→ Problem to work on:
Your output should be the entries below, exact in every detail.

*** Extracted material

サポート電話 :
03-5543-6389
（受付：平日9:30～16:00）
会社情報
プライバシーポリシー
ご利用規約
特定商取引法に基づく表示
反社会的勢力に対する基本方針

******

→ Result of the task:
サポート電話 :
03-5543-6389
（受付：平日9:30～16:00）
会社情報
プライバシーポリシー
ご利用規約
特定商取引法に基づく表示
反社会的勢力に対する基本方針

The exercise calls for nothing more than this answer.